(Directions for this task)
What you return has to match the listing below line for line.

(Data in this exercise)
◆ ◆ ◆
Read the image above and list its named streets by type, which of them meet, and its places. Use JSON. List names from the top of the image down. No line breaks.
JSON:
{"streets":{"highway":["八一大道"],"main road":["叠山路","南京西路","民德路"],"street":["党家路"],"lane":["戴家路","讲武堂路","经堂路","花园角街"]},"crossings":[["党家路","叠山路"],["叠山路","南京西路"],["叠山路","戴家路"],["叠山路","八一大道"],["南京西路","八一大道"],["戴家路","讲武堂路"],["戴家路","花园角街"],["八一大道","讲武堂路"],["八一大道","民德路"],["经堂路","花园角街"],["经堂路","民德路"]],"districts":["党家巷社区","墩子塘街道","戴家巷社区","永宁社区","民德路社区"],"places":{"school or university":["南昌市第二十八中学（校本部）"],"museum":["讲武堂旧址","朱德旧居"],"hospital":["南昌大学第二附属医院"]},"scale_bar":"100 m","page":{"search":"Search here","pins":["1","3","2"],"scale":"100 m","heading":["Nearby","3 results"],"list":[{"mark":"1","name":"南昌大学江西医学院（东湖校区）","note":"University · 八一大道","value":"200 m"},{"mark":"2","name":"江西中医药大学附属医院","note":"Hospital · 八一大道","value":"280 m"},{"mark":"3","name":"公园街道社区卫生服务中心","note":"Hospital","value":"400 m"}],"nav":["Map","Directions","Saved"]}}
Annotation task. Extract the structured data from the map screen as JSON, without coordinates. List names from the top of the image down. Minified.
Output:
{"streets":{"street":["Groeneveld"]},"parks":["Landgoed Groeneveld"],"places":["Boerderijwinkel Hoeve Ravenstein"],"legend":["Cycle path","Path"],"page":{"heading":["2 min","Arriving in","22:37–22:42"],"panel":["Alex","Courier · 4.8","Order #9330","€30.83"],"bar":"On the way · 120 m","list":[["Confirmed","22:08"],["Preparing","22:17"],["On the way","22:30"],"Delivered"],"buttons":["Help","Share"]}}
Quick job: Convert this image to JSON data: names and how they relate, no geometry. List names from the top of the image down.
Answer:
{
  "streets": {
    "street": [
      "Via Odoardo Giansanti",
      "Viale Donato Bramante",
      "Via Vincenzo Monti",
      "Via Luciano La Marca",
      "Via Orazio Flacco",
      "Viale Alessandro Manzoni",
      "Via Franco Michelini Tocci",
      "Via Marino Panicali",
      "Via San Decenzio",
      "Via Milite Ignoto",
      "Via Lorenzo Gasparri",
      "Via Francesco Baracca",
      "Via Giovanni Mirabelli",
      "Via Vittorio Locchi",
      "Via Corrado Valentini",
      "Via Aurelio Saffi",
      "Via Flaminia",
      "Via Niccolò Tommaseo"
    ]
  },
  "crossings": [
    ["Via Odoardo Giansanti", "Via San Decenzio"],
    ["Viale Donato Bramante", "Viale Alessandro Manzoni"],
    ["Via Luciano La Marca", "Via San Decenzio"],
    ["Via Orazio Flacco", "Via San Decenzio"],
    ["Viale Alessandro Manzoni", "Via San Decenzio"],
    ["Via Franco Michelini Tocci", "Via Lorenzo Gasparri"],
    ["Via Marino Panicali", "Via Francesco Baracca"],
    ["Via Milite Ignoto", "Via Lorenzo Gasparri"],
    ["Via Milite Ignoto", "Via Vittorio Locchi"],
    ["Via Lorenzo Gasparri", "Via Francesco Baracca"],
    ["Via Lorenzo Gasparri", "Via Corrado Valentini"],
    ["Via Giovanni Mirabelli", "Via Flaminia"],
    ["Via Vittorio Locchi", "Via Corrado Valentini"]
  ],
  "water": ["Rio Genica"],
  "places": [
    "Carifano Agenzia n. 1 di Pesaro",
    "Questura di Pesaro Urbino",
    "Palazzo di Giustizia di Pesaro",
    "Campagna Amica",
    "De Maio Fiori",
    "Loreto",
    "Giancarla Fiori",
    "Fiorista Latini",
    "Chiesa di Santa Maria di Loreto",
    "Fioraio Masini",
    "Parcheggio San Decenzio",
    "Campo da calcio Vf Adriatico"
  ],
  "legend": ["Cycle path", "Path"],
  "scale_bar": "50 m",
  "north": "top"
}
◆ ◆ ◆
(The answer)
Read the image above and list its named streets by type, which of them meet, and its places. Use JSON. List names from the top of the image down. No line breaks.
JSON:
{"streets":{"highway":["八一大道"],"main road":["叠山路","南京西路","民德路"],"street":["党家路"],"lane":["戴家路","讲武堂路","经堂路","花园角街"]},"crossings":[["党家路","叠山路"],["叠山路","南京西路"],["叠山路","戴家路"],["叠山路","八一大道"],["南京西路","八一大道"],["戴家路","讲武堂路"],["戴家路","花园角街"],["八一大道","讲武堂路"],["八一大道","民德路"],["经堂路","花园角街"],["经堂路","民德路"]],"districts":["党家巷社区","墩子塘街道","戴家巷社区","永宁社区","民德路社区"],"places":{"school or university":["南昌市第二十八中学（校本部）"],"museum":["讲武堂旧址","朱德旧居"],"hospital":["南昌大学第二附属医院"]},"scale_bar":"100 m","page":{"search":"Search here","pins":["1","3","2"],"scale":"100 m","heading":["Nearby","3 results"],"list":[{"mark":"1","name":"南昌大学江西医学院（东湖校区）","note":"University · 八一大道","value":"200 m"},{"mark":"2","name":"江西中医药大学附属医院","note":"Hospital · 八一大道","value":"280 m"},{"mark":"3","name":"公园街道社区卫生服务中心","note":"Hospital","value":"400 m"}],"nav":["Map","Directions","Saved"]}}
Annotation task. Extract the structured data from the map screen as JSON, without coordinates. List names from the top of the image down. Minified.
Output:
{"streets":{"street":["Groeneveld"]},"parks":["Landgoed Groeneveld"],"places":["Boerderijwinkel Hoeve Ravenstein"],"legend":["Cycle path","Path"],"page":{"heading":["2 min","Arriving in","22:37–22:42"],"panel":["Alex","Courier · 4.8","Order #9330","€30.83"],"bar":"On the way · 120 m","list":[["Confirmed","22:08"],["Preparing","22:17"],["On the way","22:30"],"Delivered"],"buttons":["Help","Share"]}}
Quick job: Convert this image to JSON data: names and how they relate, no geometry. List names from the top of the image down.
Answer:
{
  "streets": {
    "street": [
      "Via Odoardo Giansanti",
      "Viale Donato Bramante",
      "Via Vincenzo Monti",
      "Via Luciano La Marca",
      "Via Orazio Flacco",
      "Viale Alessandro Manzoni",
      "Via Franco Michelini Tocci",
      "Via Marino Panicali",
      "Via San Decenzio",
      "Via Milite Ignoto",
      "Via Lorenzo Gasparri",
      "Via Francesco Baracca",
      "Via Giovanni Mirabelli",
      "Via Vittorio Locchi",
      "Via Corrado Valentini",
      "Via Aurelio Saffi",
      "Via Flaminia",
      "Via Niccolò Tommaseo"
    ]
  },
  "crossings": [
    ["Via Odoardo Giansanti", "Via San Decenzio"],
    ["Viale Donato Bramante", "Viale Alessandro Manzoni"],
    ["Via Luciano La Marca", "Via San Decenzio"],
    ["Via Orazio Flacco", "Via San Decenzio"],
    ["Viale Alessandro Manzoni", "Via San Decenzio"],
    ["Via Franco Michelini Tocci", "Via Lorenzo Gasparri"],
    ["Via Marino Panicali", "Via Francesco Baracca"],
    ["Via Milite Ignoto", "Via Lorenzo Gasparri"],
    ["Via Milite Ignoto", "Via Vittorio Locchi"],
    ["Via Lorenzo Gasparri", "Via Francesco Baracca"],
    ["Via Lorenzo Gasparri", "Via Corrado Valentini"],
    ["Via Giovanni Mirabelli", "Via Flaminia"],
    ["Via Vittorio Locchi", "Via Corrado Valentini"]
  ],
  "water": ["Rio Genica"],
  "places": [
    "Carifano Agenzia n. 1 di Pesaro",
    "Questura di Pesaro Urbino",
    "Palazzo di Giustizia di Pesaro",
    "Campagna Amica",
    "De Maio Fiori",
    "Loreto",
    "Giancarla Fiori",
    "Fiorista Latini",
    "Chiesa di Santa Maria di Loreto",
    "Fioraio Masini",
    "Parcheggio San Decenzio",
    "Campo da calcio Vf Adriatico"
  ],
  "legend": ["Cycle path", "Path"],
  "scale_bar": "50 m",
  "north": "top"
}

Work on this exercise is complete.